Ensuring adaptability and responsiveness

Photo: Barbara Sharp, 2018.


COMMUNITY FUNDS

Community funds ensure The Winnipeg Foundation can support the community’s changing needs and emerging opportunities. We may not know what our community will need in 50 or 100 years, but Community Funds ensure The Foundation has the adaptability and discretion to support whatever those needs may be.

Community Funds – which over the years have been called Community Building Funds, Unrestricted Funds and Undesignated Funds – are what William Forbes Alloway had in mind when he established The Winnipeg Foundation in 1921. Restrictions placed on philanthropic gifts may sometimes mean a charity cannot use a gift, and a donor’s wishes go unfulfilled. For instance, a hospital in Boston was unable to use funds it received to give wooden legs to American Civil War veterans when the veterans inevitably passed away.6 Undesignated gifts to community foundations ensure the gifts received will always be relevant.

Alloway based The Foundation off the brainchild of Frederick Goff, who established the Cleveland Foundation in 1914. Goff later wrote in Collier’s Magazine:

“How fine it would be if a man about to make a will could go to a permanently enduring organization… and say: ‘Here is a large sum of money. I want to leave it to be used for the good of the community, but I have no way of knowing what will be the greatest need of the community 50 years from now, or even 10 years from now. Therefore, I place it in your hands, because you will be here, you and your successors, through the years, to determine what should be done with this sum to make it most useful for people of each succeeding generation.’”7

For many years, the majority of gifts received by The Foundation were undesignated. In 1986, The Foundation noted:

“It is encouraging to reflect upon the fact that two-thirds of all of our funds are unrestricted, which in itself is evidence of the confidence expressed by so many who have contributed to the Foundation over the years.
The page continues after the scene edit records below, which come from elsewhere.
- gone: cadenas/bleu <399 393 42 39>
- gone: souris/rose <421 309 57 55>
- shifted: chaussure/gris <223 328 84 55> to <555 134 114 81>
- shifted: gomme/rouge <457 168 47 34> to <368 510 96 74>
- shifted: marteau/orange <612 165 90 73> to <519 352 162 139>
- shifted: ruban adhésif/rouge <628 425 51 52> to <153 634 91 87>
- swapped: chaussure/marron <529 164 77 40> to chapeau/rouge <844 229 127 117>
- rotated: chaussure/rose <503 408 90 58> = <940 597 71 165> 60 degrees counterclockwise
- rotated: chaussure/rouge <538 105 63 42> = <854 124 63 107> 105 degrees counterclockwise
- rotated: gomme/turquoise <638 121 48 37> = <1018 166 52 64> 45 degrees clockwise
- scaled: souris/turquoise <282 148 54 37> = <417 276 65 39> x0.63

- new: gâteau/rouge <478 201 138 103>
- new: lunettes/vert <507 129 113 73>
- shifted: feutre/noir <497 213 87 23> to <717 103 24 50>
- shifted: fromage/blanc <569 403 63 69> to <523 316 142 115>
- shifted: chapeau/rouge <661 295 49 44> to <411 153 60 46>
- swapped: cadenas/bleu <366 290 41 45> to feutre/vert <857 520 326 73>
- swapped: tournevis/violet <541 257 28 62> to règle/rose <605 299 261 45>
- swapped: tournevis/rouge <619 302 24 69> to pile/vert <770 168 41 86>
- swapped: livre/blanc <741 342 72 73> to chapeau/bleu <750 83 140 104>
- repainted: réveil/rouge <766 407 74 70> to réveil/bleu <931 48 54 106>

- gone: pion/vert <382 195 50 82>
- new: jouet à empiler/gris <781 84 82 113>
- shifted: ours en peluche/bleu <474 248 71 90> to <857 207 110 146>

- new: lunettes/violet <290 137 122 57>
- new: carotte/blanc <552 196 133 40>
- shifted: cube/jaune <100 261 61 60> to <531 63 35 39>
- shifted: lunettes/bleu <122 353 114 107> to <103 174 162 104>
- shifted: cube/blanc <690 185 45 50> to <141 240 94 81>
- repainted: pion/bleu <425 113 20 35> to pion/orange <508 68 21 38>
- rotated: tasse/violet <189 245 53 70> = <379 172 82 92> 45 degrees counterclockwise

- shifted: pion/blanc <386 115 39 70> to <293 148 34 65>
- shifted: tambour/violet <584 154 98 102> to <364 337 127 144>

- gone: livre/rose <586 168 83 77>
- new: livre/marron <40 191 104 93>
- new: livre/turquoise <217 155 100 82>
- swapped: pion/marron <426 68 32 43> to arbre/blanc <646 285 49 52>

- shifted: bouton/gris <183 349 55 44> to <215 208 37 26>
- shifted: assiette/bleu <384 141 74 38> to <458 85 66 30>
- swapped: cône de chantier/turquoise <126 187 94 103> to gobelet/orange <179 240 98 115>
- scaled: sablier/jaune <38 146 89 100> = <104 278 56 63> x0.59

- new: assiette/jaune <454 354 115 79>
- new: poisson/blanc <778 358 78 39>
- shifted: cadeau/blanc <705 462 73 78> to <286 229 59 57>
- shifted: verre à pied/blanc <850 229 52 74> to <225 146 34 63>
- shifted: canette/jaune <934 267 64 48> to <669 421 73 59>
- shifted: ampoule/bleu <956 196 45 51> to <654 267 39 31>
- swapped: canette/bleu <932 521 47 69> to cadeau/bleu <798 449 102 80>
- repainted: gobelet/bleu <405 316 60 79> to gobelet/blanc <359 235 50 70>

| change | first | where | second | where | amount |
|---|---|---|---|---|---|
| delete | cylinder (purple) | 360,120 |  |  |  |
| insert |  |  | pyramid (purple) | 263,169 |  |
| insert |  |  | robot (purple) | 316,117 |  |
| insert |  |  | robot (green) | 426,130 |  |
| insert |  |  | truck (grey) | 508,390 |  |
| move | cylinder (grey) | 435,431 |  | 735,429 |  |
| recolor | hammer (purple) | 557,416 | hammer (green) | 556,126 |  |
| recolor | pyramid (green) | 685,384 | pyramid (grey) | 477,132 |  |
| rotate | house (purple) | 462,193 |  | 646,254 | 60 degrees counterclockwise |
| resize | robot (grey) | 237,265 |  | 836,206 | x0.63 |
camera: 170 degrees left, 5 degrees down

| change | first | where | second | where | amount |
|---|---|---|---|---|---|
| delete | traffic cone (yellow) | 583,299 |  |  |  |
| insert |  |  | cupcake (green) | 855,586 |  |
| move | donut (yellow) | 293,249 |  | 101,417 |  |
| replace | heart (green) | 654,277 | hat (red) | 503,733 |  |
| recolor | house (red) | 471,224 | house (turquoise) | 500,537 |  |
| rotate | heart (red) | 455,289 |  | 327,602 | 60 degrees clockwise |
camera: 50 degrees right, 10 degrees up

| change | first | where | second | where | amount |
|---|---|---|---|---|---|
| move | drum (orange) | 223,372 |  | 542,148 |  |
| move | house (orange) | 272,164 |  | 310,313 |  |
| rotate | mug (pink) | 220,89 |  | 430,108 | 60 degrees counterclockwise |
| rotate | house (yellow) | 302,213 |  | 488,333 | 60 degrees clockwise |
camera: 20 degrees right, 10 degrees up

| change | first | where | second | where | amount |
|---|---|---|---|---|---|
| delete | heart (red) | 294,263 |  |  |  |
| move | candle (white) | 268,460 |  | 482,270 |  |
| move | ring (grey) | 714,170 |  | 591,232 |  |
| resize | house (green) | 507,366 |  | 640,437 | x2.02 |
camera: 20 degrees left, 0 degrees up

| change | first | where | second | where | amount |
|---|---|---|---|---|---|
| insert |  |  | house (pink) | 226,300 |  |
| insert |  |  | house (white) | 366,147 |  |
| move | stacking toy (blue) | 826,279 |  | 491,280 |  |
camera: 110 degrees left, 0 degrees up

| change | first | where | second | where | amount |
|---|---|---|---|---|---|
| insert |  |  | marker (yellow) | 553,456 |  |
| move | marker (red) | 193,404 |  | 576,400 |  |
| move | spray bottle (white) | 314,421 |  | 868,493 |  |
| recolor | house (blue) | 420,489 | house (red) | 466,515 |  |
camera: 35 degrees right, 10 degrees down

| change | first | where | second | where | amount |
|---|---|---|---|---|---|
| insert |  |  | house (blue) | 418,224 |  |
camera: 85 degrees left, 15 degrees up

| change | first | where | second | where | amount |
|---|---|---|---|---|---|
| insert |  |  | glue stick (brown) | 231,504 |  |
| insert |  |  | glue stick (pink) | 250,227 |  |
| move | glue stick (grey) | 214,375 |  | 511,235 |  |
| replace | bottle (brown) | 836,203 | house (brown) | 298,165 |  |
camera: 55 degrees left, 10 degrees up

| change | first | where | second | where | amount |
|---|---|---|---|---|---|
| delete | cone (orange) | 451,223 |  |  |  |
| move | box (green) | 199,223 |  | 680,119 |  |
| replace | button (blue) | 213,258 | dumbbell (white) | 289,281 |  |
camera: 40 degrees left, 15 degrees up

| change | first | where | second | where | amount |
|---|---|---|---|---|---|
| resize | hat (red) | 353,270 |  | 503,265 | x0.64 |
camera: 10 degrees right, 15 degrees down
The opportunity and need for such funds becomes even more focused as we perceive other funders, particularly governments, unable to provide all of the funds required for the major social, health and education needs of our community.”8

Being able to support a variety of programs and projects through Community Funds appeals to donors such as Barbara Sharp. In 2018 she noted, “I have wide interests and concerns that I just can’t seem to focus on one thing. So, to me it’s best to just leave it in this Community Fund because it encompasses a lot of things.”

As donors’ interests and desires have changed, with some choosing to support specific charities or interest areas, so too has the percentage of undesignated funds. Today, The Foundation has discretion over the distribution of approximately half of the annual income generated. However, Community Funds remain vital to ensuring The Foundation’s adaptability and responsiveness.

This story was informed by research done by Dr. Gordon Goldsborough, which appeared in The Foundation’s 90th anniversary publication.